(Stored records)
■ ■ ■ ■
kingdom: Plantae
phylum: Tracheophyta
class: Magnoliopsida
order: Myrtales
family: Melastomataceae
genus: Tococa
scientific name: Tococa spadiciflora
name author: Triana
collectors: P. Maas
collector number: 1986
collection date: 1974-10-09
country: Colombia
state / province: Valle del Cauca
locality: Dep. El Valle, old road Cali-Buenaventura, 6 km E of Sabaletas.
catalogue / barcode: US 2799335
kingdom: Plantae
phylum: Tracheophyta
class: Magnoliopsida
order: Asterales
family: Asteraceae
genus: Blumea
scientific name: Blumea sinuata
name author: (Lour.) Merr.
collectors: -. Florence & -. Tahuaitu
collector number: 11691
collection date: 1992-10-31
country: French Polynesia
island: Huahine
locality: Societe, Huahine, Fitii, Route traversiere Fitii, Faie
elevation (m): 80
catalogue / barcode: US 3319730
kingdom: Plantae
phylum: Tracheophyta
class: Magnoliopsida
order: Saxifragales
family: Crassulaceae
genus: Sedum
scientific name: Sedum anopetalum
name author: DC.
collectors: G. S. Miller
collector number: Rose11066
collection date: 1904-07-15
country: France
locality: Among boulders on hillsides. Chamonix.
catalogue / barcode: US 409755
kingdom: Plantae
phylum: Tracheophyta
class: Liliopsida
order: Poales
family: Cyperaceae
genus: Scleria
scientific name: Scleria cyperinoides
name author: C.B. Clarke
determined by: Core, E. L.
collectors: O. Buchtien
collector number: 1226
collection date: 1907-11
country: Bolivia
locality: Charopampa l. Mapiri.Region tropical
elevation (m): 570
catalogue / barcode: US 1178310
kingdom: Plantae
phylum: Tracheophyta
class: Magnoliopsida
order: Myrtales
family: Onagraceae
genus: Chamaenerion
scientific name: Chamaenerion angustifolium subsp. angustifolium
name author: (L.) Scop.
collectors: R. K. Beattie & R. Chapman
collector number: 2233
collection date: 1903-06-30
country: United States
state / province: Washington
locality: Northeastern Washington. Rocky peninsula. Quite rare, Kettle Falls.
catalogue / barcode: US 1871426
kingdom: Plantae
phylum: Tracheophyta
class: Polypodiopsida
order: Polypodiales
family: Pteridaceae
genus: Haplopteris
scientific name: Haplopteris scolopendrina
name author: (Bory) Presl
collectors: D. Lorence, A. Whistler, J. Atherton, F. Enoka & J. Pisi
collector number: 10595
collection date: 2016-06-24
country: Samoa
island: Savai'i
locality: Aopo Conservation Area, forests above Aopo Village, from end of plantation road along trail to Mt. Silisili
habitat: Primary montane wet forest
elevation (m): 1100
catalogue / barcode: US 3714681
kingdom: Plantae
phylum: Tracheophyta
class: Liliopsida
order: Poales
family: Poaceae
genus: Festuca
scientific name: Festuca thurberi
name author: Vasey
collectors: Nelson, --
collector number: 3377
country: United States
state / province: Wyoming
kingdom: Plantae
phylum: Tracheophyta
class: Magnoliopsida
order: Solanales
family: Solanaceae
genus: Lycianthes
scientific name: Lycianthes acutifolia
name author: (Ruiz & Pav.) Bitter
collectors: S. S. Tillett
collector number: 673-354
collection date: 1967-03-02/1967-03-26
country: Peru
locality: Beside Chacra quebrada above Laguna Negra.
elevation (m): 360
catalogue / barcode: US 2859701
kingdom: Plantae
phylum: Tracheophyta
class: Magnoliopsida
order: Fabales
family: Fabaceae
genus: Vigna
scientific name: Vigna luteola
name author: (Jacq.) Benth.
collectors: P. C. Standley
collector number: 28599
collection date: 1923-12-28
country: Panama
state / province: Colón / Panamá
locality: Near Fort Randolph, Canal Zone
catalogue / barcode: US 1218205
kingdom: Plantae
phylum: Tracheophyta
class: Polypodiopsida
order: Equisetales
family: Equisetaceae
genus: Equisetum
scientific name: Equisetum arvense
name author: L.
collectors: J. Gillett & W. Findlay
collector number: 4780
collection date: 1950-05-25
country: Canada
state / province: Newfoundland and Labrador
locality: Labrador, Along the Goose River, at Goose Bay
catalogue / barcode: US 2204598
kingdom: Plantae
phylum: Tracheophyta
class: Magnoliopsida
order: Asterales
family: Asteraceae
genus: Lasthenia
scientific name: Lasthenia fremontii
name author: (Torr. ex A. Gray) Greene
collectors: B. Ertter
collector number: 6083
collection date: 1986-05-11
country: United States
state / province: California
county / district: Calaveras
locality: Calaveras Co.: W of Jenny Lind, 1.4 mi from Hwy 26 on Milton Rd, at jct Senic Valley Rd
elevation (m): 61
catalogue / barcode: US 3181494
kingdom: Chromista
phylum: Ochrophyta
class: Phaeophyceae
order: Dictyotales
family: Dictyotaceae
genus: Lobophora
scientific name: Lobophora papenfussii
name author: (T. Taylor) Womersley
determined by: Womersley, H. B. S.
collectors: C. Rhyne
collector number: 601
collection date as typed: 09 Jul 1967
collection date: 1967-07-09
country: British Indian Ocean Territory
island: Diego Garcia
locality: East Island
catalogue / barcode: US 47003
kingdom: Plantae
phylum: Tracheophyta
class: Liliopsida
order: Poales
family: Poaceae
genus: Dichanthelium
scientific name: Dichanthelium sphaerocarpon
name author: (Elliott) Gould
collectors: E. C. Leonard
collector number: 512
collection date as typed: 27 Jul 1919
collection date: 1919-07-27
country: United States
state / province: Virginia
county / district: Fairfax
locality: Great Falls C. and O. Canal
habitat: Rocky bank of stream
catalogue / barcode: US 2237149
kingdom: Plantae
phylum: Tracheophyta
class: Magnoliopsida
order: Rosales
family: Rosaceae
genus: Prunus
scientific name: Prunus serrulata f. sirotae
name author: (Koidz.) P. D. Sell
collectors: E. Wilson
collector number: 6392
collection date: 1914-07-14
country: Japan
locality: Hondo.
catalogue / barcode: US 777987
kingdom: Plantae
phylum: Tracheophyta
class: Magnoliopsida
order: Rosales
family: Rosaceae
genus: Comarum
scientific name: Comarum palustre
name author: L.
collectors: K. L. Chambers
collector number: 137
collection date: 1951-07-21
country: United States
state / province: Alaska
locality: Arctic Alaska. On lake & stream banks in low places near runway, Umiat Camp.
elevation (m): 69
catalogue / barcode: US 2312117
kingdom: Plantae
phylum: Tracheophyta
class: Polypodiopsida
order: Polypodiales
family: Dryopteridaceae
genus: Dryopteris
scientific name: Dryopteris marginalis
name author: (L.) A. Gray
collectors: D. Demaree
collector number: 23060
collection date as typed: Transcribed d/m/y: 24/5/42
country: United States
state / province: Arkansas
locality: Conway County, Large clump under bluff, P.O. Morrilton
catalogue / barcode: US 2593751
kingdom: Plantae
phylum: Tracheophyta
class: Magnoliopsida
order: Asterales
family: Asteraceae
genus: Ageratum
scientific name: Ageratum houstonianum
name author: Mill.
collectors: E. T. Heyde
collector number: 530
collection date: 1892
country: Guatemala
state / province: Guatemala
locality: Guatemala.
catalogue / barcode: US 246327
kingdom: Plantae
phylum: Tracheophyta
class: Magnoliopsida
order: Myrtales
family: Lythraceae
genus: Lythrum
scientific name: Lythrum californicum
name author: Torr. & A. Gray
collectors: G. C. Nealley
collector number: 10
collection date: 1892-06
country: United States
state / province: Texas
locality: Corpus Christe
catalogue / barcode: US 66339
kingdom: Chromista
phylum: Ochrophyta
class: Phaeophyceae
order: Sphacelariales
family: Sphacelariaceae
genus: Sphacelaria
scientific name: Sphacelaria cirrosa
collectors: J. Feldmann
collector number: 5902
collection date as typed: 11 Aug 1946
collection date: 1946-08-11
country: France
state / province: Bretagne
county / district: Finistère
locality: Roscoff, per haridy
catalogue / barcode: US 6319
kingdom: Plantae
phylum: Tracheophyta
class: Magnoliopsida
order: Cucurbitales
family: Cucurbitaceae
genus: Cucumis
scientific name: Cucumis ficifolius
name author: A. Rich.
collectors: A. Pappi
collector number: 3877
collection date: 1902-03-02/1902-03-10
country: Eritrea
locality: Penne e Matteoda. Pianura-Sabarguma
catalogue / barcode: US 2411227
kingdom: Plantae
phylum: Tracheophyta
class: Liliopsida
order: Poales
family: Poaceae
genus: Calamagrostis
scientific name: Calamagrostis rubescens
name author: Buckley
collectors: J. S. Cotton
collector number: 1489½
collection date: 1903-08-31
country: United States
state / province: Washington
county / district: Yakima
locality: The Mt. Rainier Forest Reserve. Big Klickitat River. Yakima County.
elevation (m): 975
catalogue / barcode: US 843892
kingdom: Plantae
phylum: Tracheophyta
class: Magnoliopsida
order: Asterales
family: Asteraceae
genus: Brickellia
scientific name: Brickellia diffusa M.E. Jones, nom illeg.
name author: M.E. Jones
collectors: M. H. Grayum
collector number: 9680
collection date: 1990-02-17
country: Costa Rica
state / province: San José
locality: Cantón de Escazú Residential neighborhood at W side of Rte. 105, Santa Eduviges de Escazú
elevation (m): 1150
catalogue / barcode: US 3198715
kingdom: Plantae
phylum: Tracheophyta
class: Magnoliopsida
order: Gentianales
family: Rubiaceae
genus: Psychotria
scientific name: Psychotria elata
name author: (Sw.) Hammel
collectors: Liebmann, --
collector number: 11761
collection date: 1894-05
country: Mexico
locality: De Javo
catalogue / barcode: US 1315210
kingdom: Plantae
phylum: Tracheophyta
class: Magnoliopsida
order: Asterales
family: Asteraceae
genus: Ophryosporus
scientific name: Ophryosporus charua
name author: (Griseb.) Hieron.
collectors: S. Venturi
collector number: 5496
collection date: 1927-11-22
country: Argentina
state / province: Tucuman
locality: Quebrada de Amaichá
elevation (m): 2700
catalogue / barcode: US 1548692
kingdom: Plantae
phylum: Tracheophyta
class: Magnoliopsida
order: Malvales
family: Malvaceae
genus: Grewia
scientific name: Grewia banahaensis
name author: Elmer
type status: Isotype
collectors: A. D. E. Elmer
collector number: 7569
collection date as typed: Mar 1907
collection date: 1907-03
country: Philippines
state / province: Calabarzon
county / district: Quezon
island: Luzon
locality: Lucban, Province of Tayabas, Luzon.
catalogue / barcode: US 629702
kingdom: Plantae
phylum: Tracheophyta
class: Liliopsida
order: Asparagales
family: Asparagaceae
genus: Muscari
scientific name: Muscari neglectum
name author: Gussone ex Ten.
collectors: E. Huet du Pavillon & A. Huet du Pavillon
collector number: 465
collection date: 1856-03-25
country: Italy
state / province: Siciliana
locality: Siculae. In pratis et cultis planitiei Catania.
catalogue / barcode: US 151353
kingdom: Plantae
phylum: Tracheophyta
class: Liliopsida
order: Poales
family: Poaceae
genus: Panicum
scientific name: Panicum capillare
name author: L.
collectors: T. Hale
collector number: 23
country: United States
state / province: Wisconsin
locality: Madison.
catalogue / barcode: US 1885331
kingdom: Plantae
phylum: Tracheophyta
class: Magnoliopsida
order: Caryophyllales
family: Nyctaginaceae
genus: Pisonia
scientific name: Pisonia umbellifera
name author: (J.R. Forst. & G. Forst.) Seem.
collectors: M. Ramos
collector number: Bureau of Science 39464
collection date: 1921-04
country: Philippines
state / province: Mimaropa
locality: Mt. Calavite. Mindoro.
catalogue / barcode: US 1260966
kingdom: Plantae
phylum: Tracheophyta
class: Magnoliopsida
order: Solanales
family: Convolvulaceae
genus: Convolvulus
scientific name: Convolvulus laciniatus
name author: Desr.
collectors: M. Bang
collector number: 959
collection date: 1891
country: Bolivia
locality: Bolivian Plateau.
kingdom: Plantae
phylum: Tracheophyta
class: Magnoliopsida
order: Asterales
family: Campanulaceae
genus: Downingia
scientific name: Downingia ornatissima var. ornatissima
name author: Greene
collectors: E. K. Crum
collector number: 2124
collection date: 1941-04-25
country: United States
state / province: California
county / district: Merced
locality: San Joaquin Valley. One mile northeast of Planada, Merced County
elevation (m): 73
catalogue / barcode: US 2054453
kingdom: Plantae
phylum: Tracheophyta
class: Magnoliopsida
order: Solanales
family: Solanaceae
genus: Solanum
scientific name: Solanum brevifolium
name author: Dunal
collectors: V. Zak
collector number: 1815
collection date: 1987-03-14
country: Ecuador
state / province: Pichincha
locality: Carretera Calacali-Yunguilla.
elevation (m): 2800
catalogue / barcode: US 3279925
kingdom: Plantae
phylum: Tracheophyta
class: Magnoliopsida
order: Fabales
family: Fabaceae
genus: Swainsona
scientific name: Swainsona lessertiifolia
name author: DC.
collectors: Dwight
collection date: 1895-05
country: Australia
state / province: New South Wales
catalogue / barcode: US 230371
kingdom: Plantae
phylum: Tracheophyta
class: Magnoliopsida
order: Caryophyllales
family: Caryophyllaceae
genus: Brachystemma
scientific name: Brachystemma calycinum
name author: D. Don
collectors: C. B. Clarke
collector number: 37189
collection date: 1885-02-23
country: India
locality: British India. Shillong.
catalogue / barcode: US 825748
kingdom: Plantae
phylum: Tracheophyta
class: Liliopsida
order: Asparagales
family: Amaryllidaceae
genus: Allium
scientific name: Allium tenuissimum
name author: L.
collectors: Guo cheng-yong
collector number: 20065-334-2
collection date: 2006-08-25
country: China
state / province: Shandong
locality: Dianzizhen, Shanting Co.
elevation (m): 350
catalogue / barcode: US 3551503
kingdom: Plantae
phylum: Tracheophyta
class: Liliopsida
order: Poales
■ ■ ■ ■
* Prompt *
Convert every line of the records, from the line containing "scientific name: Brachystemma calycinum" through the end of the records, into a Markdown table with the columns Row and Line. Put a running row number in Row and the line in Line, skipping blank lines.

* Full answer *
| Row | Line |
|---|---|
| 1 | scientific name: Brachystemma calycinum |
| 2 | name author: D. Don |
| 3 | collectors: C. B. Clarke |
| 4 | collector number: 37189 |
| 5 | collection date: 1885-02-23 |
| 6 | country: India |
| 7 | locality: British India. Shillong. |
| 8 | catalogue / barcode: US 825748 |
| 9 | kingdom: Plantae |
| 10 | phylum: Tracheophyta |
| 11 | class: Liliopsida |
| 12 | order: Asparagales |
| 13 | family: Amaryllidaceae |
| 14 | genus: Allium |
| 15 | scientific name: Allium tenuissimum |
| 16 | name author: L. |
| 17 | collectors: Guo cheng-yong |
| 18 | collector number: 20065-334-2 |
| 19 | collection date: 2006-08-25 |
| 20 | country: China |
| 21 | state / province: Shandong |
| 22 | locality: Dianzizhen, Shanting Co. |
| 23 | elevation (m): 350 |
| 24 | catalogue / barcode: US 3551503 |
| 25 | kingdom: Plantae |
| 26 | phylum: Tracheophyta |
| 27 | class: Liliopsida |
| 28 | order: Poales |